Border only exists in people’s minds
Published:
I love to observe the national border. At the national border, you may observe things suddenly change, such as religion, language, culture, habits, identity, and quality of life. I always wanted to cross the border illegally, but I am, by large, a rule-abiding person. On my recent trip to Africa, I finally had the chance to practice “illegal” border crossing without showing my identity to anyone to visit another country and back.
I crossed borders “illegally” twice. The first time is from Mauritania to Western Sahara where controlled by Sahrawi Arab Democratic Republic (de facto controlled by nobody). And the second time is from Senegal to Mauritania. The “illegal” border crossing is amazingly smooth. Everything is normal, just like traveling in the same country. No border inspection or boundary stone can help me realize that I was crossing the border, except on my phone’s map with GPS real-time location and some pixels showing a black borderline.

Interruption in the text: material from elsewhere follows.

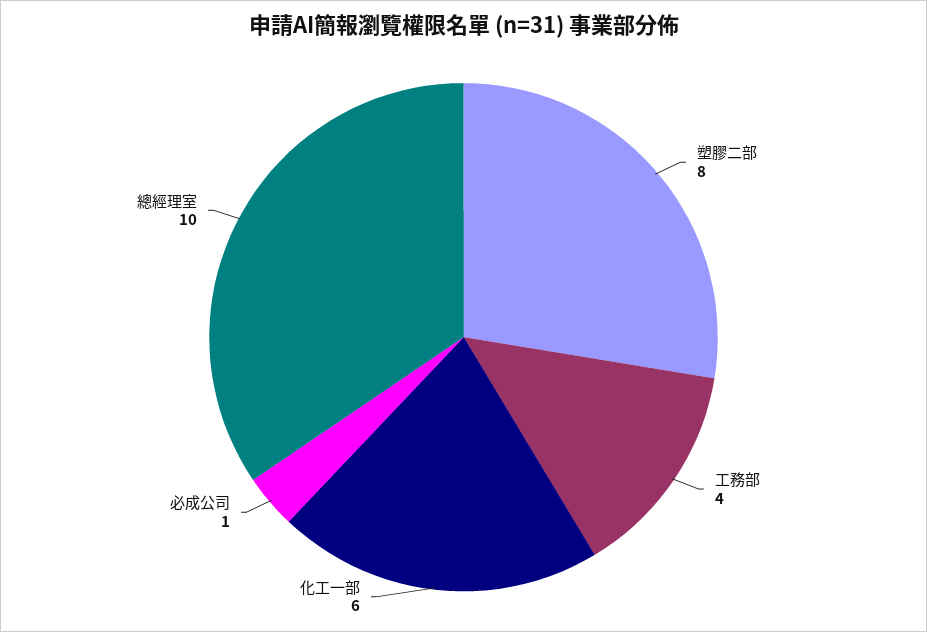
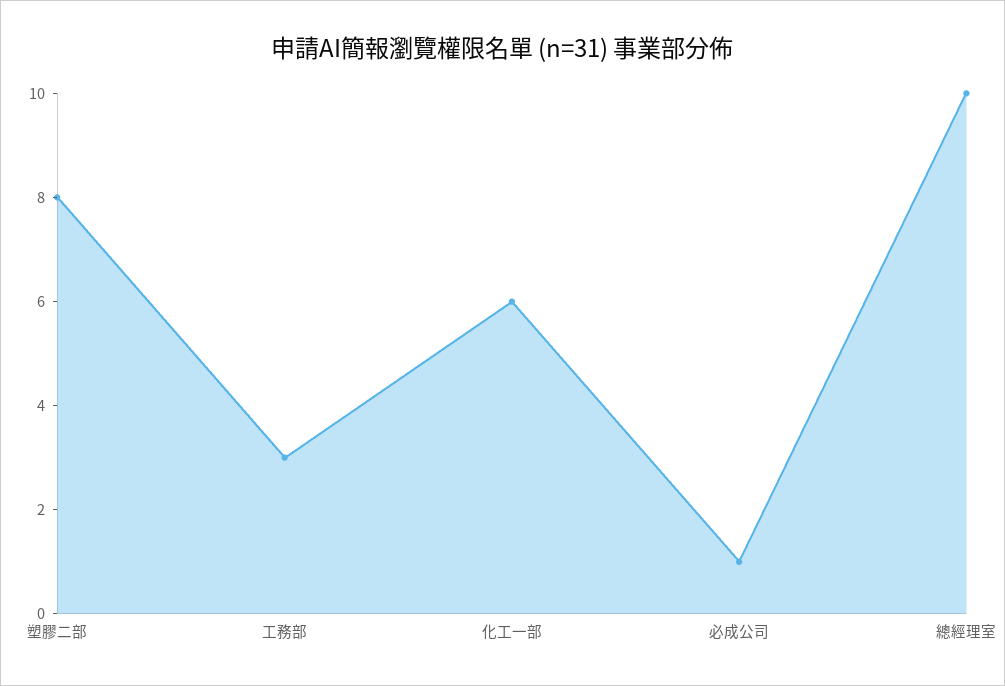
工務部: 4 -> 3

After the two “illegal” border crossings, I realized that the border is human-made and only exists in people’s minds. On the one hand, the border helps protect people from outside enemies. But on the other hand, the border seems to create an invisible wall in people’s minds preventing them from leaving and effectively trapping people into a single mindset. Certainly, such a border is not restrictive to the national border but also in culture, language, habit, ideology, religion, identity, morality, or even reality. Will you try to cross the border even if it is “illegal”?